We caught up with Scrapless App’s Marketing Director, Shamika about her zero food-waste journey: from Mumbai to Vancouver

What is your ethnic and professional background?

I am a marketing and communication professional from India and I have spent close to 5+ years in this profession working for various ad agencies and brands like Ogilvy, Bajaj Finserv to name a few in India and Canada. 

Can you tell me a bit about your startup? How did it come about?

We at Scrapless are a food discovery and redistribution platform which connects people with businesses that have surplus food. We help food businesses reduce their food waste and promote their products on our platform. Foodies on a budget get food they love at a reduced price. 

Which groups of people have shown most interest in your startup so far?

We have an equal mix of client and businesses who have shown interest in our start up from large grocers to individual restaurants, influencers who promote food and sustainable living.

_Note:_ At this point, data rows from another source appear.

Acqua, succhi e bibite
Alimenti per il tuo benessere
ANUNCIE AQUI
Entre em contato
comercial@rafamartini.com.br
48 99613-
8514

What inspired you to act as a catalyst for sustainable practice? Is there a particular story you can share?

I have always been inspired by Ms. Sudha Murthy, a well-known Indian philanthropist who has dedicated her life to help people who are less fortunate. She always abided by the principle that just because one has something in excess does not mean they should waste it, but always think about ways to help others who are not so lucky. This learning is what cultivated the thought of sustainable living in me. It made me realize that if we make small but important changes in our lifestyle by doing simple things, we can help create an eco-friendly planet for us and our future generations. 

Being South Asian, did you face any backlash about your sustainable business career choice from family, friends or society at large? (Please feel free to share any relevant experiences)

I have received extensive support from my friends & family and they in fact now understand the importance of living a sustainable lifestyle and are too trying to do their bit for the environment. 

How have you actively changed your daily practice to be more sustainable?

I have adopted simple practices like using more eco-friendly products, and have reduced the usage of electronic appliances that require a lot of electricity or water. For example, air drying my hair instead of using a hair dryer. Trying to reduce the use of a dishwasher, replacing plastic with sustainable materials like using bamboo-based toothbrushes etc. 

Do you feel there is a stigma or lack of understanding of the climate crisis amongst South Asian communities? What do you believe the blockers to be and how would you go about solving the issues?

Yes, there seems to be a lack of understanding when it comes to climate crises among the South Asian community and the major reason behind this is probably a lack of awareness and interest towards environmental stewardship – no one wants to go walking even if the store is nearby as we have cars at our disposal. One way to bring awareness in the minds of the people would be to have government initiatives to reduce causes that contribute to climate change and incentivize the same and also have sound education about climate change.

Being carbon conscious in a practical day-to-day sense can be quite costly – how can people easily and cost effectively make a difference? Do you think being sustainable is accessible to everyone?

Well, it can start with a step as simple as car-pooling or reduction of usage of things that are not eco-friendly. A plastic toothbrush can be replaced with a bamboo one, newspapers can be recycled into bags or bags for dry garbage, sorting garbage into dry and wet waste, buying products that can be easily reused or recycled – e.g. glass bottles for milk can be reused over and over instead of a milk carton or milk in a plastic bag. 

While sustainable lifestyle is being adopted by a lot of people, I feel it is not something everyone has access to and that is the gap that needs to be filled, by helping people who need help. It can be done simply by donating goods that we don’t need to someone else who can make good use of it. Donating things to thrift stores as they stop items going to landfills by providing a space for old items to find new homes. 

What advice would you give to younger generations in relation to sustainability and the environment? 

The time is now, take small steps now to help save the planet because we only have one. Emphasize on the importance of environmental science at school and practice sustainable living in whatever way you can, even if it means using your older sibling’s study materials instead of buying new ones. 

Can you share one life story which has deeply impacted you?

Being from Bombay India, I always loved being at the beach. I have seen beaches go from clean to being filled with some sort of waste at every step while at the beach. The beach clean up undertaken by Afroz Shah, a lawyer and an environmentalist of the Versova beach started around 2015 which had almost 5.3 million kilograms of trash before the clean up. The drive and the passion that was shown by Afroz and the team to do something for the environment was something that impacted me the most. It took him around 3 years to get the beach trash free and he did not stop until it was.

Is there anything else you’d like to share about your work at Scrapless?

We are always looking for new businesses to try our platform, new connections and leaders in food to support our mission.